What we do is select a arbitrary fixed  odd permutation $h \epsilon S_n $. We know that $hS_n=${$hg:g\epsilon S_n$} = $ S_n$.
Let's say there are $x$ odd permutations and $y$ even permutations in $S_n$.
Number of odd permutation in $hS_n$ is $y$ (formed $h \cdot \#$ (even permutation $\in S_n$)) and even permutation=$x$.
As $S_n$ and $hS_n$ are same sets therefore $x=y$. Therefore even = odd = $\frac{n!}{2}$. So , according to my proof if we can find even one odd permutation then number of even and odd permutation are same in any group. A subset of $S_n$ can only be a subgroup of $S_n$ if the subset either contains equal odd and even permutations or only even permutation.
Is my result correct, or did I make any mistake?
 A: Okay, you made some mistakes but unfortunately, I can't edit your question. 
But I assume you mean that the map :$\sigma \mapsto h* \sigma$ is a bijective map from $S_n$ to $S_n$ that maps even permutations to odd and odd permutations to even.
in that case, you are correct.
also try to think of a homomorphism from $S_n$ to $S_2$ ,what does the kernel tell you.

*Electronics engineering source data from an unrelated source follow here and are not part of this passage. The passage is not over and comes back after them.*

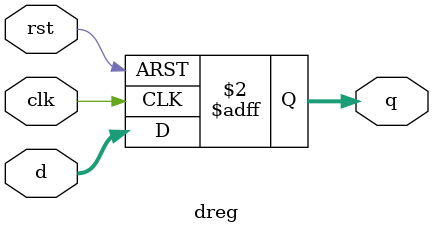
<source format=v>
module dreg # (parameter WIDTH = 32) (
        input  wire             clk,
        input  wire             rst,
        input  wire [WIDTH-1:0] d,
        output reg  [WIDTH-1:0] q
    );

    always @ (posedge clk, posedge rst) begin
        if (rst) q <= 0;
        else     q <= d;
    end
endmodule
</source>
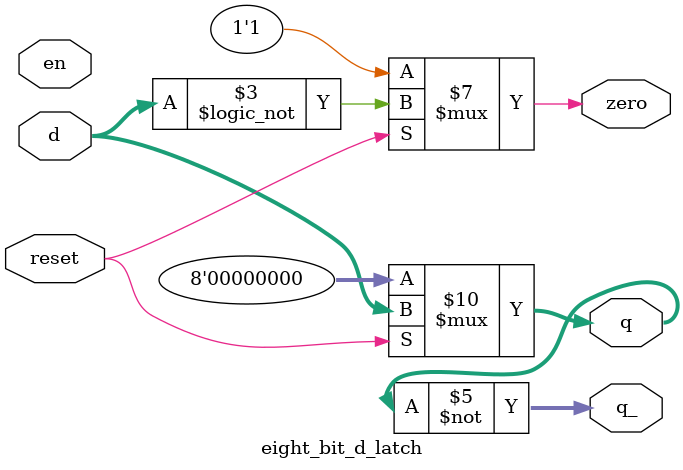
<source format=v>
module eight_bit_d_latch(input [7:0] d, input en, reset, output reg [7:0] q, q_, output reg zero);
	always @ (d or en or reset) 
	begin
	  if (!reset) begin
		 q <= 0;
		 zero <= 1;
	  end
	  else 
	  begin
		q <= d; 
		zero <= (d == 0); 
	  end
	end
	always @ (*) 
		q_ <= ~q;
endmodule

</source>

A: By way of enrichment I would like to show how to solve this using
analytic combinatorics. We have that the sign of a permutation $\pi$ is 
given by
$$\sigma(\pi) = \prod_{c\in \pi} (-1)^{|c|-1}$$
where $c$ iterates over the cycles of the permutation and $|c|$ is the
length of the cycle. Therefore we use the following combinatorial class
of permutations with the length of cycles minus one marked:
$$\def\textsc#1{\dosc#1\csod}
\def\dosc#1#2\csod{{\rm #1{\small #2}}}
\textsc{SET}(
\textsc{CYC}_{=1}(\mathcal{Z})
+ \mathcal{U}\times  \textsc{CYC}_{=2}(\mathcal{Z})

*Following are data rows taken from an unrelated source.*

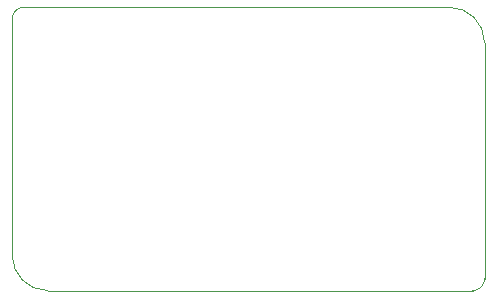
<source format=gbr>
%TF.GenerationSoftware,KiCad,Pcbnew,7.0.2*%
%TF.CreationDate,2023-05-06T19:40:55+10:00*%
%TF.ProjectId,Regulator,52656775-6c61-4746-9f72-2e6b69636164,rev?*%
%TF.SameCoordinates,Original*%
%TF.FileFunction,Profile,NP*%
%FSLAX46Y46*%
G04 Gerber Fmt 4.6, Leading zero omitted, Abs format (unit mm)*
G04 Created by KiCad (PCBNEW 7.0.2) date 2023-05-06 19:40:55*
%MOMM*%
%LPD*%
G01*
G04 APERTURE LIST*
%TA.AperFunction,Profile*%
%ADD10C,0.050000*%
%TD*%
G04 APERTURE END LIST*
D10*
X152000000Y-94000000D02*
G75*
G03*
X153000000Y-93000000I0J1000000D01*
G01*
X114000000Y-70000000D02*
G75*
G03*
X113000000Y-71000000I0J-1000000D01*
G01*
X113000000Y-91000000D02*
G75*
G03*
X116000000Y-94000000I3000000J0D01*
G01*
X153000000Y-73000000D02*
G75*
G03*
X150000000Y-70000000I-3000000J0D01*
G01*
X153000000Y-93000000D02*
X153000000Y-73000000D01*
X116000000Y-94000000D02*
X152000000Y-94000000D01*
X113000000Y-71000000D02*
X113000000Y-91000000D01*
X150000000Y-70000000D02*
X114000000Y-70000000D01*
M02*

</source>
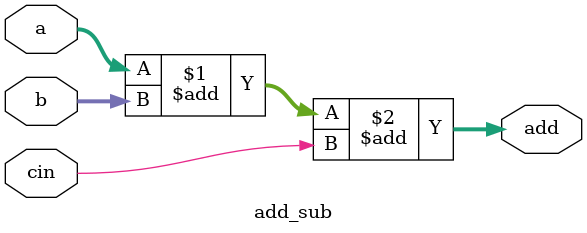
<source format=v>
module add_sub(a,b,cin,add);
  output [3:0] add;
input [3:0] a;
input [3:0] b;
input cin;
assign add = a + b + cin;
endmodule
</source>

+ \mathcal{U^2}\times  \textsc{CYC}_{=3}(\mathcal{Z})
+ \mathcal{U^3}\times  \textsc{CYC}_{=4}(\mathcal{Z})
+ \cdots).$$
This gives the EGF
$$G(z, u) = \exp\left(z+u\frac{z^2}{2} + u^2\frac{z^3}{3}+
u^3 \frac{z^4}{4}\cdots\right)
\\ = \exp\left(\frac{1}{u}\log\frac{1}{1-uz}\right).$$
It follows that the EGF of even permutations is given by
$$H(z) = \frac{1}{2} (G(z,1)+G(z,-1))
\\ = \frac{1}{2}
\left(\exp\log\frac{1}{1-z} +
\exp\left(-\log\frac{1}{1+z}\right)\right)
\\ = \frac{1}{2}
\left(\frac{1}{1-z} + 1+z\right).$$
Therefore we have for $n\ge 2$
$$n! [z^n] H(z) = \frac{1}{2} n!$$
and as boundary cases the value one for $n=0$ and $n=1$ (these two
contain zero transpositions).